Stores data in text files using comma-separated values format. When a table is created 2 files are created in the database directory
.frm -> table definition
.CSV -> data file. A normal text file with comma separated values.

This engine does not support INDEXING. The data file (.csv) file can be read by spreadsheet applications like openoffice, MS office or star office.

In addition to these, there are two other storage engines:

EXAMPLE Storage engine: It is a stub engine and does nothing. You cannot perform anything on this engine except creation of tables. Tables are created as .frm files in the database directory. No data file is created and no data can be stored using this engine.
BLACKHOLE Storage engine: It acts as a black hole, accepts data and throws it away. It does not store anything. Selects always return an empty result set.

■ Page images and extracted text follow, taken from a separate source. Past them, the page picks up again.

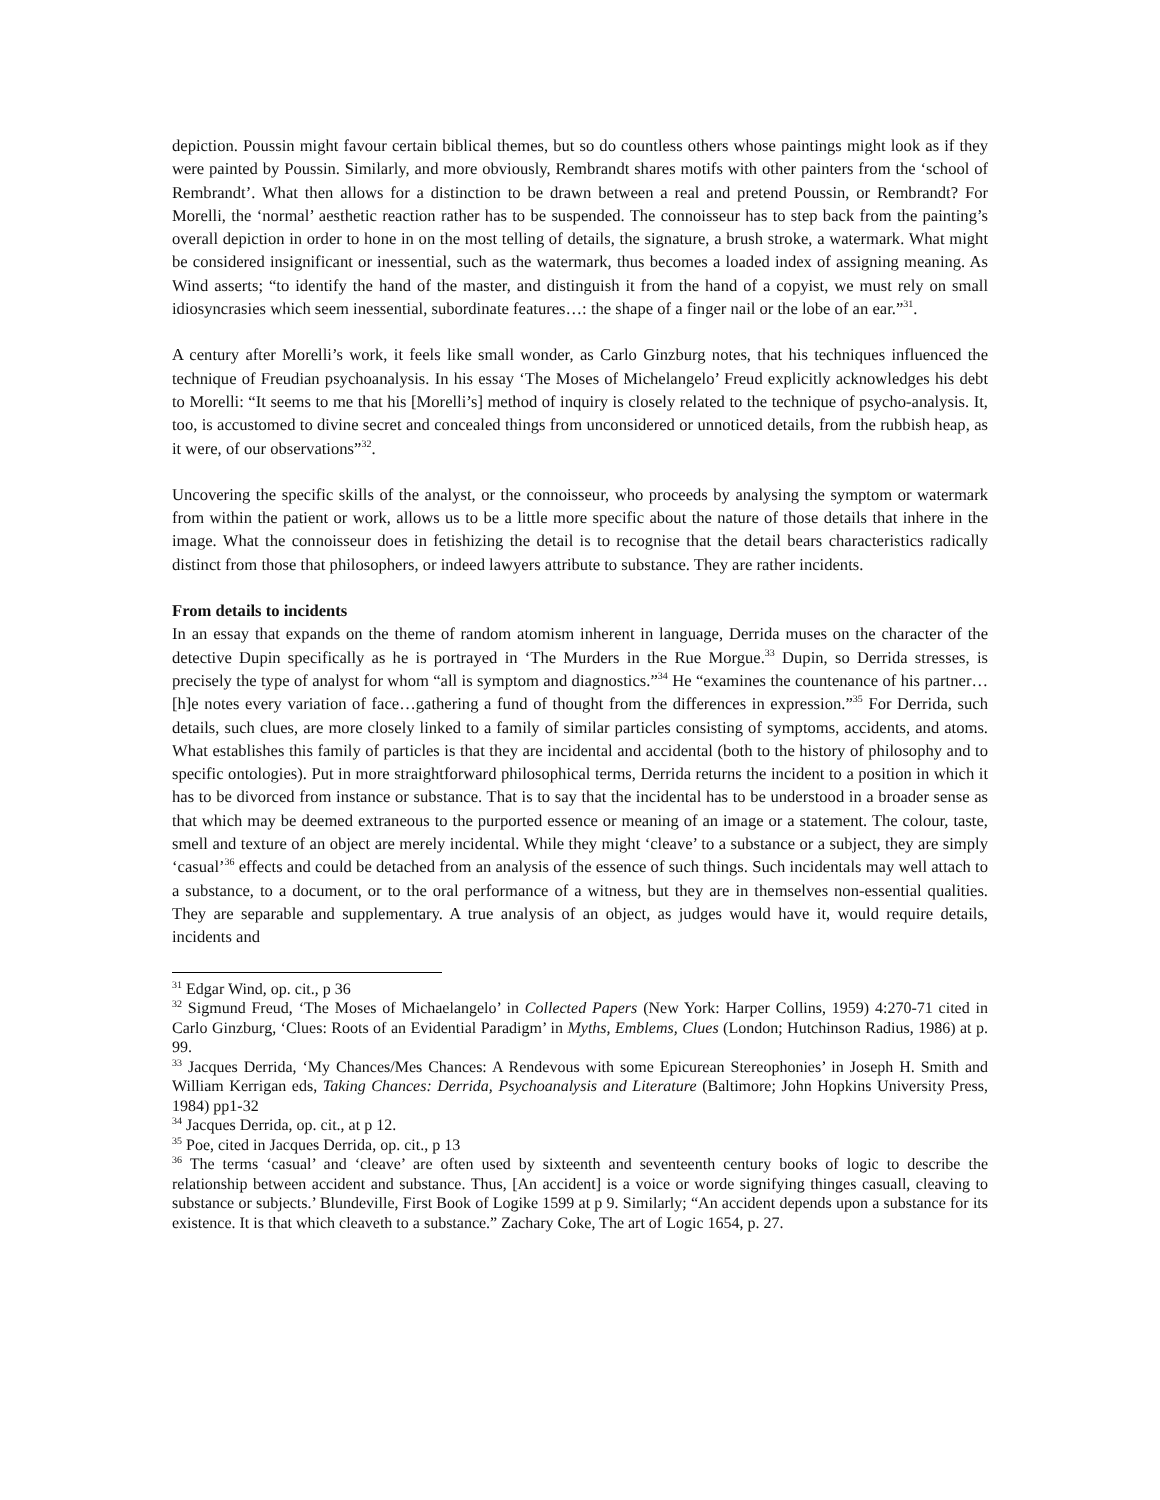depiction. Poussin might favour certain biblical themes, but so do countless others whose paintings might look as if they were painted by Poussin. Similarly, and more obviously, Rembrandt shares motifs with other painters from the ‘school of Rembrandt’. What then allows for a distinction to be drawn between a real and pretend Poussin, or Rembrandt? For Morelli, the ‘normal’ aesthetic reaction rather has to be suspended. The connoisseur has to step back from the painting’s overall depiction in order to hone in on the most telling of details, the signature, a brush stroke, a watermark. What might be considered insignificant or inessential, such as the watermark, thus becomes a loaded index of assigning meaning. As Wind asserts; “to identify the hand of the master, and distinguish it from the hand of a copyist, we must rely on small idiosyncrasies which seem inessential, subordinate features…: the shape of a finger nail or the lobe of an ear.”<sup>31</sup>.
A century after Morelli’s work, it feels like small wonder, as Carlo Ginzburg notes, that his techniques influenced the technique of Freudian psychoanalysis. In his essay ‘The Moses of Michelangelo’ Freud explicitly acknowledges his debt to Morelli: “It seems to me that his [Morelli’s] method of inquiry is closely related to the technique of psycho-analysis. It, too, is accustomed to divine secret and concealed things from unconsidered or unnoticed details, from the rubbish heap, as it were, of our observations”<sup>32</sup>.
Uncovering the specific skills of the analyst, or the connoisseur, who proceeds by analysing the symptom or watermark from within the patient or work, allows us to be a little more specific about the nature of those details that inhere in the image. What the connoisseur does in fetishizing the detail is to recognise that the detail bears characteristics radically distinct from those that philosophers, or indeed lawyers attribute to substance. They are rather incidents.
From details to incidents
In an essay that expands on the theme of random atomism inherent in language, Derrida muses on the character of the detective Dupin specifically as he is portrayed in ‘The Murders in the Rue Morgue.<sup>33</sup> Dupin, so Derrida stresses, is precisely the type of analyst for whom “all is symptom and diagnostics.”<sup>34</sup> He “examines the countenance of his partner… [h]e notes every variation of face…gathering a fund of thought from the differences in expression.”<sup>35</sup> For Derrida, such details, such clues, are more closely linked to a family of similar particles consisting of symptoms, accidents, and atoms. What establishes this family of particles is that they are incidental and accidental (both to the history of philosophy and to specific ontologies). Put in more straightforward philosophical terms, Derrida returns the incident to a position in which it has to be divorced from instance or substance. That is to say that the incidental has to be understood in a broader sense as that which may be deemed extraneous to the purported essence or meaning of an image or a statement. The colour, taste, smell and texture of an object are merely incidental. While they might ‘cleave’ to a substance or a subject, they are simply ‘casual’<sup>36</sup> effects and could be detached from an analysis of the essence of such things. Such incidentals may well attach to a substance, to a document, or to the oral performance of a witness, but they are in themselves non-essential qualities. They are separable and supplementary. A true analysis of an object, as judges would have it, would require details, incidents and
<sup>31</sup> Edgar Wind, op. cit., p 36
<sup>32</sup> Sigmund Freud, ‘The Moses of Michaelangelo’ in Collected Papers (New York: Harper Collins, 1959) 4:270-71 cited in Carlo Ginzburg, ‘Clues: Roots of an Evidential Paradigm’ in Myths, Emblems, Clues (London; Hutchinson Radius, 1986) at p. 99.
<sup>33</sup> Jacques Derrida, ‘My Chances/Mes Chances: A Rendevous with some Epicurean Stereophonies’ in Joseph H. Smith and William Kerrigan eds, Taking Chances: Derrida, Psychoanalysis and Literature (Baltimore; John Hopkins University Press, 1984) pp1-32
<sup>34</sup> Jacques Derrida, op. cit., at p 12.
<sup>35</sup> Poe, cited in Jacques Derrida, op. cit., p 13
<sup>36</sup> The terms ‘casual’ and ‘cleave’ are often used by sixteenth and seventeenth century books of logic to describe the relationship between accident and substance. Thus, [An accident] is a voice or worde signifying thinges casuall, cleaving to substance or subjects.’ Blundeville, First Book of Logike 1599 at p 9. Similarly; “An accident depends upon a substance for its existence. It is that which cleaveth to a substance.” Zachary Coke, The art of Logic 1654, p. 27.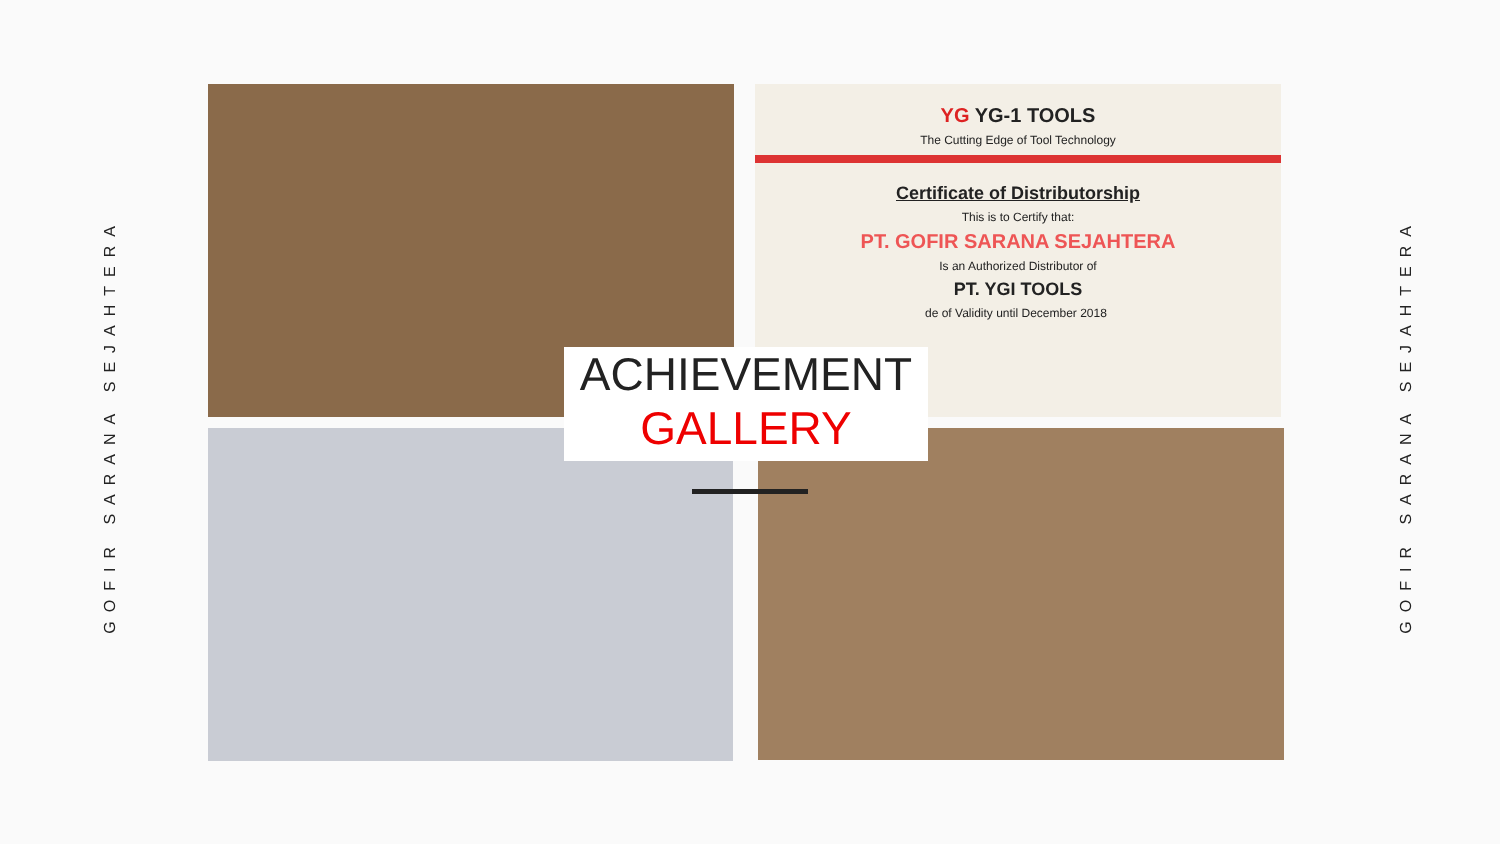GOFIR SARANA SEJAHTERA
GOFIR SARANA SEJAHTERA
YG YG-1 TOOLS
The Cutting Edge of Tool Technology
Certificate of Distributorship
This is to Certify that:
PT. GOFIR SARANA SEJAHTERA
Is an Authorized Distributor of
PT. YGI TOOLS
de of Validity until December 2018
ACHIEVEMENT
GALLERY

This summarizes the mysql storage engines. For details the following url can be referred.

The following link can be used to select a storage engine.

Next ... lets c what i can write


Anonymous said...

A few notes on archive:

1) Supports interlaced bulk inserts (so no locking for these).
2) For high concurrent insert it outperforms all other engines (aka logging purposes)
3) Does support blobs.
4) Does support ORDER BY (what gave you the impression that it did not?)
5) Rows are compressed in batch operations.

Your information for federated is a bit out of date as well.



Jayant Kumar said...

Thanks for pointing these out...

Will update the blog entry...


Anonymous said...

"Fulltext indexing and searching is supported though it is very slow."
this is so not true!

Jayant Kumar said...

Check out the fulltext search benchmarking results in my previous blogs...

manoj said...

this is a very good information explained with the comparision of table types.

Jayant Kumar said...

thanks manoj....

Imran M said...

very useful overview.helped me make the right architecture choice!

Anonymous said...

Thanks for the info, I'm a little confused about not being able to delete data from the archive storage engine.

I am trying to test things out and inserting a lot of data, but if I make a mistake how can I delete the data I have just added? Do I have to change the data type and then delete then change back?